▶ [TEXT FOR ANALYSIS]
-=-=-
When we look at ways for cryptocurrency to gain more traction as practical financial tools, we usually consider massive opportunities connected to retail and finance.
Most commonly, for instance, we consider the concept of cryptocurrency payments being embraced by Amazon — an idea with such significant potential the mere rumor can (and does) move the Bitcoin and altcoin markets. Similarly, there are often watchful eyes on major credit card companies, with leadership at MasterCard having hinted recently at crypto involvement in the near future.
While massive companies in retail and finance dominate these conversations though, there are some other avenues and industries through which cryptocurrency can still gain more day-to-day prominence. And one example that many have had their eyes on for some time now is the poker industry, where a real embrace of cryptocurrency would potentially engage tens of millions of people around the world.
As to why people look to poker for cryptocurrency adoption, there are two main reasons.
The first is that traditional payment methods within live casinos can burden players. As a Poker.org article on playing poker in a casino puts it, ATM fees are “usually a ripoff” in casinos, which continually frustrates people who forget to bring cash. Games run with cryptocurrency would rely instead on direct digital transfers for chips, and thus do away with both the need to have cash on hand and the need to use in-house ATMs.
The second reason is that cryptocurrency is also well suited to alleviate some gamers’ concerns with online poker. While leading sites in this category have fairly strong reputations, lots of new players are still a little bit uneasy entrusting personal and financial information to gaming sites when making deposits. Cryptocurrency would be seen by some of these gamers as offering new layers of protection and anonymity — not to mention it would lower fees and make transactions more efficient.
-=-=-
▶ [ACTIONS TO TAKE]
a. In the passage on cryptocurrency in poker, how does the cited Poker.org article describe ATM fees in casinos?
b. Please carry the passage on cryptocurrency in poker forward from its last sentence, writing the next part in the same style.
The records after this point are separate material, unrelated to the passage on cryptocurrency in poker.

(Records drawn from a collection)
-=-=-
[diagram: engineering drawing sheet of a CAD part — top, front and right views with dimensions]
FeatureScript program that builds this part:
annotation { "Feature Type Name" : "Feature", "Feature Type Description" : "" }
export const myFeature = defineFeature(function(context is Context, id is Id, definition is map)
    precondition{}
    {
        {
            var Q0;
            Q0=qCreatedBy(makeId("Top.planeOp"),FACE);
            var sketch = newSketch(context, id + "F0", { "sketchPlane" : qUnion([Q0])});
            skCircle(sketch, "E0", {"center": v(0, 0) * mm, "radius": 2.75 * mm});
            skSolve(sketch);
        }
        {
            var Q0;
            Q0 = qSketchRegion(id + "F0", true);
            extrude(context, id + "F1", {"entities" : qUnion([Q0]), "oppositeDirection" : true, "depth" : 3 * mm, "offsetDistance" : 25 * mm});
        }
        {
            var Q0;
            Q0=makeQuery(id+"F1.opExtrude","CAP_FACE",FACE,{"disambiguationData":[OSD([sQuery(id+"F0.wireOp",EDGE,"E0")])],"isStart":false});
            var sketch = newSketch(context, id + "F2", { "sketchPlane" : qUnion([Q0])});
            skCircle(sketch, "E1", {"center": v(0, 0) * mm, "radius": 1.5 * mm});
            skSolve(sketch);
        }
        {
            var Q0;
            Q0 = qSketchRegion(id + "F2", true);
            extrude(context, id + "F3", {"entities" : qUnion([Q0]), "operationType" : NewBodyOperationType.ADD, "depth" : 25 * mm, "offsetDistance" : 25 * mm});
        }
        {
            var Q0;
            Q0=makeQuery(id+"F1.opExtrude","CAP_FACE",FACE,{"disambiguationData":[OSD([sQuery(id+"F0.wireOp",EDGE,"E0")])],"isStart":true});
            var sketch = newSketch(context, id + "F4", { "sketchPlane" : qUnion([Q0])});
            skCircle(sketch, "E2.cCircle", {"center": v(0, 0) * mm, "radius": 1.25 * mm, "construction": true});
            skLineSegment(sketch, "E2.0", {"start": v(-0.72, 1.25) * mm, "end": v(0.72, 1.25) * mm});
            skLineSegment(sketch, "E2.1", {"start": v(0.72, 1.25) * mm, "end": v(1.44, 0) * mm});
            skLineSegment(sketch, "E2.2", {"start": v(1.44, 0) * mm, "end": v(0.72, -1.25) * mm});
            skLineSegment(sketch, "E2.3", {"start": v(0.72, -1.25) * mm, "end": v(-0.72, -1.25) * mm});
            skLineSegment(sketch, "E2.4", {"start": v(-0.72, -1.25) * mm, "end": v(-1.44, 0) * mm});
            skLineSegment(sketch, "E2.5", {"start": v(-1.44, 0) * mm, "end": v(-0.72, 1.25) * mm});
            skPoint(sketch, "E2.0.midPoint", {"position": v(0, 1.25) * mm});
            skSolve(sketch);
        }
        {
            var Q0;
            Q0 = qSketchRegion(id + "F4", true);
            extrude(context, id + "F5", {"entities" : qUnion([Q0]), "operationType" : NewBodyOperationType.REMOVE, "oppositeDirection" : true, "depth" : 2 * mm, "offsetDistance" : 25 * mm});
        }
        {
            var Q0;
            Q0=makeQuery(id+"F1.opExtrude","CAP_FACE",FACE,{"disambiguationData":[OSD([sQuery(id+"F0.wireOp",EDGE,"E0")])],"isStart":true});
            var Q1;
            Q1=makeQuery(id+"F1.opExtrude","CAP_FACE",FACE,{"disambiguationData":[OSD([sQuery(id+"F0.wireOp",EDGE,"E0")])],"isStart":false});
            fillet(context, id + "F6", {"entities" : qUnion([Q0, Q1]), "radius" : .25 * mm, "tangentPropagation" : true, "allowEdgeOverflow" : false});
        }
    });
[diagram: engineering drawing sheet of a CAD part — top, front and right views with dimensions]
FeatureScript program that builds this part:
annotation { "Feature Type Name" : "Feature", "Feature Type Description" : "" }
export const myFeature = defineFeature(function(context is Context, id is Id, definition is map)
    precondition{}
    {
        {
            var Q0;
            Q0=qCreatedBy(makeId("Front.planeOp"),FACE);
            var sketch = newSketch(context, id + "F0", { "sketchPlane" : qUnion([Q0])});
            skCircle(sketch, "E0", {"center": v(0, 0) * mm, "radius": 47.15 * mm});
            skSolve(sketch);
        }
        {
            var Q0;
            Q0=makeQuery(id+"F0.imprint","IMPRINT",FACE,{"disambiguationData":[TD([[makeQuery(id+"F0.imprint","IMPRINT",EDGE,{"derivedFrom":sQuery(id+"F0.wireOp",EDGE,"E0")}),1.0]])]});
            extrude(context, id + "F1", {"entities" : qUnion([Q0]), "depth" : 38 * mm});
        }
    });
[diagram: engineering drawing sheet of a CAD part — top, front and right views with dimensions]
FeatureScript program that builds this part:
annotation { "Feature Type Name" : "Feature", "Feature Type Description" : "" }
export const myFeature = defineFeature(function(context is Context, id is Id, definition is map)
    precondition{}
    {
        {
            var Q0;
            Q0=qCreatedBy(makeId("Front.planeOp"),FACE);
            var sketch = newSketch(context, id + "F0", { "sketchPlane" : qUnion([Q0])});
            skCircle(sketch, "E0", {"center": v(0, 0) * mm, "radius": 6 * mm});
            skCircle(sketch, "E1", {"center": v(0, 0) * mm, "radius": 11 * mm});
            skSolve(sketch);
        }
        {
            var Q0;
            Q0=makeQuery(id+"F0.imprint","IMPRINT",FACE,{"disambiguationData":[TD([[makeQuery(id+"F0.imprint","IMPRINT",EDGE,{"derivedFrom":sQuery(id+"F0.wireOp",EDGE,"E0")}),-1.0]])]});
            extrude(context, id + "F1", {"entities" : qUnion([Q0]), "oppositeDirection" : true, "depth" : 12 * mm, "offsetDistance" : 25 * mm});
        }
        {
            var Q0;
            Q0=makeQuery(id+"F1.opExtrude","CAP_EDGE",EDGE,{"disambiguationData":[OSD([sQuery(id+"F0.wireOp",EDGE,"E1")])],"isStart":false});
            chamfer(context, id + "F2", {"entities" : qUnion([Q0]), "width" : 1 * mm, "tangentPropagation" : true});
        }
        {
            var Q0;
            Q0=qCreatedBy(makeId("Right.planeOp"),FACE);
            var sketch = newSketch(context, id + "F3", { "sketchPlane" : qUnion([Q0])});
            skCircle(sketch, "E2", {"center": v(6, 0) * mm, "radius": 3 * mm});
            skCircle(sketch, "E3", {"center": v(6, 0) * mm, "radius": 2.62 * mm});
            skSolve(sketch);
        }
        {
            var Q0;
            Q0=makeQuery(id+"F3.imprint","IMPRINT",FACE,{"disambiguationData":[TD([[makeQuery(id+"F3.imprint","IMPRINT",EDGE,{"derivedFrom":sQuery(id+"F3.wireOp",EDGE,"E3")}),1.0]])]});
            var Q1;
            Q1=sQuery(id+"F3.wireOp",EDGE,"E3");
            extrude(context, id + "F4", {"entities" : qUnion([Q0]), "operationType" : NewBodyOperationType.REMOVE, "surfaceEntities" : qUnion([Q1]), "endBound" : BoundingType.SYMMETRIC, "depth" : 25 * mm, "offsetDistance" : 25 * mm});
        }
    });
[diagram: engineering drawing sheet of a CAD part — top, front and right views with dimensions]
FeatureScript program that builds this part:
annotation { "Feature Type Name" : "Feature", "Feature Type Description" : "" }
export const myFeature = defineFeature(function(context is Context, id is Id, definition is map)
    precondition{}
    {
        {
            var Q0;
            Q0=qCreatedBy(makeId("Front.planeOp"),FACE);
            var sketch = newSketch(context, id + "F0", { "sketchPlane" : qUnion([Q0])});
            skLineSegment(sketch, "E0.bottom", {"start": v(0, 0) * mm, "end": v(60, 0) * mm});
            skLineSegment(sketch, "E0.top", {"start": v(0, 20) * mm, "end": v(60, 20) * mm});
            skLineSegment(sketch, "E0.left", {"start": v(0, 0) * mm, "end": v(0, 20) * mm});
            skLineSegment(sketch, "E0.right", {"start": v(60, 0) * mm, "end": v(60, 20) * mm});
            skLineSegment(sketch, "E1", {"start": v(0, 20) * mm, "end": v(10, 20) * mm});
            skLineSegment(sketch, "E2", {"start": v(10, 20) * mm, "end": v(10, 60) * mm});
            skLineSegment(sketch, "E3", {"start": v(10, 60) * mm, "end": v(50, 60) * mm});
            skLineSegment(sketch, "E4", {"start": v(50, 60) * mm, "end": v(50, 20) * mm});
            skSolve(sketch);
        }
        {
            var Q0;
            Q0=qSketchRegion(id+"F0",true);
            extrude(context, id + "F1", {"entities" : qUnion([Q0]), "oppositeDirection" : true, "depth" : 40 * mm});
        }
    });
-=-=-
▶ [TASK RESULTS]
a. It calls them "usually a ripoff."

b.
These points comprise the logic of cryptocurrency moving into the poker industry. All of a sudden though, the concept is beginning to become a reality. We’ve seen cryptos trickling onto some fringe poker sites and new gaming platforms for a few years now. But a recent charity poker event featuring world-class players and crypto buy-ins may one day be looked at as having been part of the beginning o a more significant movement.
As reported by CoinRivet.com, this event was hosted by quant trading firm MGNR and featured pro poker player Tom Dwan as a headliner. Players bought into the game with $1,000 each in the form of the USDC stablecoin, with 50% of each buy-in going toward charity. It wasn’t the first event of its kind, but it was one of the most prominent, and it’s not hard at all to imagine it helping to spark a trend.
What this signifies is that pro players, major sponsors, and large charities are all getting involved with crypto-based poker. Additionally, the use of a stablecoin is noteworthy, given that this is a more stable version of the crypto concept that may be more appealing to game providers.
This is not to say that a single, USDC-driven charity poker game is going to move us immediately toward worldwide crypto transactions at poker sites and in casinos. At the same time though, it doesn’t seem far-fetched to see it as a sign of early progress toward that end.